Le samedi 13 janvier, Gabriel Attal, le chef du gouvernement, a promis d’injecter « 32 milliards d’euros de plus » dans le secteur de la santé « au cours des cinq prochaines années ». Cependant, cette affirmation ne convainc pas Patrick Pelloux, à la tête de la Fondation des médecins urgentistes hospitaliers en France, qui plaide principalement pour l’augmentation des recrutements au sein des hôpitaux.
« Nous avons les bâtiments, l’équipement, les outils nécessaires, il ne manque que le personnel », clame Patrick Pelloux, président de la fondation des médecins urgentistes hospitaliers de France, le samedi 13 janvier, sur les ondes de 42mag.fr. Gabriel Attal, le Premier ministre, en visite au CHU de Dijon a précédemment déclaré un investissement supplémentaire de 32 milliards d’euros dans la santé au cours des cinq prochaines années. Cette enveloppe budgétaire semble tout droit sortie de nulle part pour l’urgentiste qui s’interroge sur la finalité de cette dépense.

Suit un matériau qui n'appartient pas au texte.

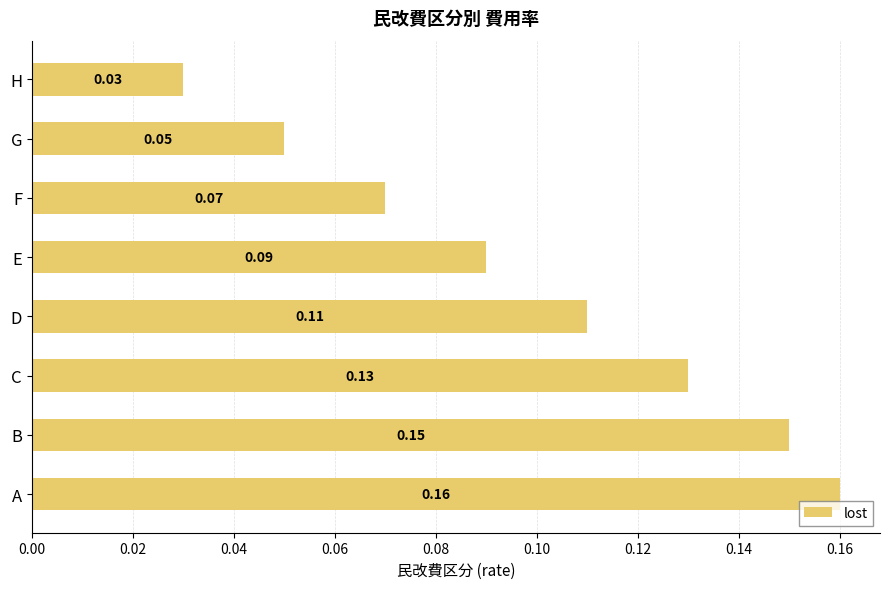

List the labels in order of value, smallest first.

H, G, F, E, D, C, B, A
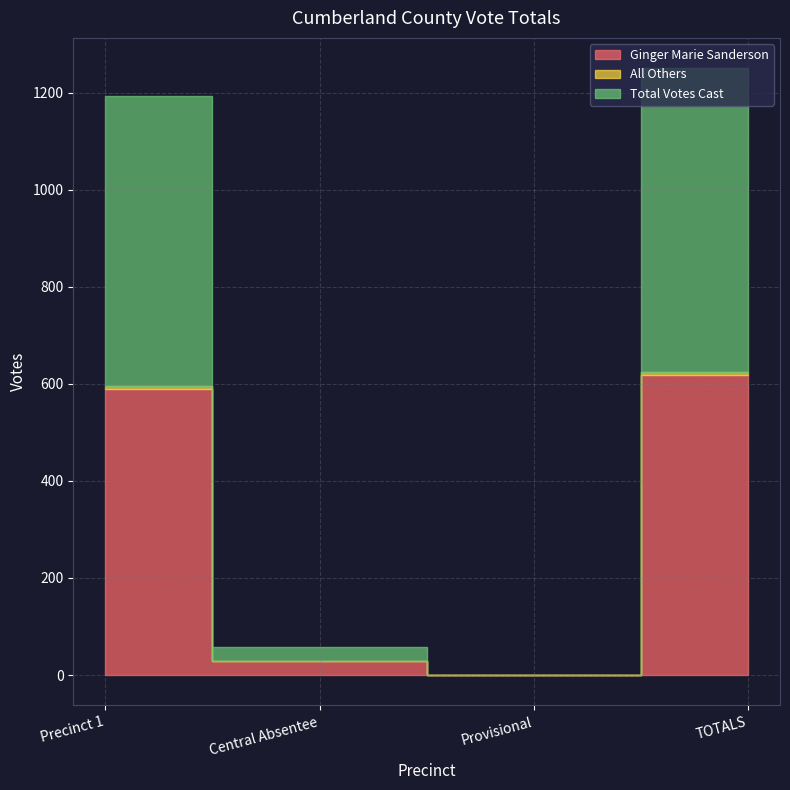

What are all the series names shown in the legend?

Ginger Marie Sanderson, All Others, Total Votes Cast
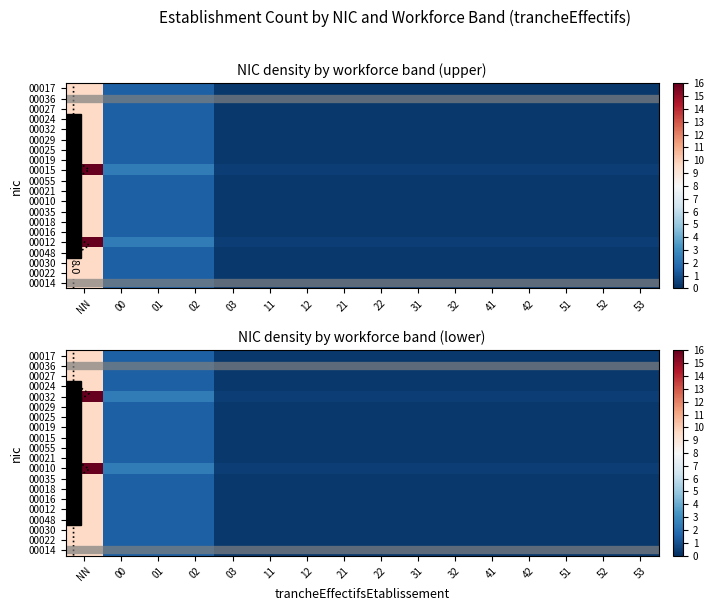

At which label is 00027 closest to 4?

00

franceinfo : Quels devraient être les projets financés par les 32 milliards d’euros supplémentaires promis par Gabriel Attal pour les cinq années à venir ?
Patrick Pelloux :
En premier lieu, d’où viennent ces ressources financières ? Je rappelle que la loi de finance a exigé d’énormes restrictions budgétaires, se chiffrant en centaines de millions, et voilà que nous avons 32 milliards d’euros en plus. Pour quelqu’un qui a occupé un poste de ministre à Bercy, cela est assez surprenant car ses prédécesseurs m’affirmaient qu’il n’y avait pas de fonds disponibles. Concernant l’utilisation de cet argent, je n’ai aucune idée. Investir dans les infrastructures ne servirait à rien, car nous avons déjà des bâtiments, des lits, du matériel et tout le nécessaire. Ce qui nous manque, c’est réellement du personnel. Gabriel Attal parle d’investissement et non de recrutement, ce qui pose un réel problème. Lorsqu’ils ont mis en place le Ségur de la Santé, ils ont supprimé quatre niveaux d’ancienneté des praticiens hospitaliers. Le système de primes, qui ne valorise pas du tout la retraite, est une anomalie du monde libéral. Comme prévu, le personnel a quitté le navire. Ce qui nous manque cruellement fut du personnel qualifié pour gérer les lits d’hôpitaux.
Est-ce que Gabriel Attal est conscient du problème d’attractivité de ces professions ?
Je ne saurais dire. Le départ répété des ministres de la Santé, comme Aurélien Rousseau, qui a démissionné le 20 décembre après l’adoption de la loi sur l’immigration, nous laisse perplexes. Il n’y a aucune politique de santé stable depuis 2017. Ce qui se passe actuellement, c’est que tous ceux qui travaillaient sous Sarkozy sur les entreprises hospitalières reviennent. Évidemment, cela nous inquiète car la menace sur le service public hospitalier n’est pas loin. La chirurgie publique est en grande difficulté, les blocs opératoires et l’accès aux plateaux techniques sont en crise, ainsi que le recrutement de personnel. Le plan cette année est de faire venir 20 000 médecins étrangers pour maintenir en activité les hôpitaux publics. Cela signifie que l’attractivité de ces professions veut désormais s’appuyer sur des médecins issus de pays étrangers, qui sont d’ailleurs eux-mêmes en manque de professionnels de santé. Ceci illustre une politique incohérente.
Dans le discours de Gabriel Attal, on sent une volonté de réduire le recours aux urgences et de faire plus de prévention, est-ce une proposition que vous approuvez ?
Le mot « prévention » a été retiré de l’intitulé du ministère, qui avait été mis en place par François Braun et confirmé par Aurélien Rousseau. Que font-ils en termes de prévention depuis deux ans ? Rien. Nous avions proposé d’imposer le port du casque pour les utilisateurs de véhicules non polluants tels que les vélos et les trottinettes, afin de limiter le nombre de traumatismes crâniens, mais ils ont rejeté cette idée en déclarant que cela causerait trop de problèmes. Je suis très inquiet sur l’avenir de l’hôpital public avec ce gouvernement. Il ne fait que chercher à nous discréditer et à détruire le dialogue social. Je peux vous affirmer que les temps à venir ne seront pas faciles.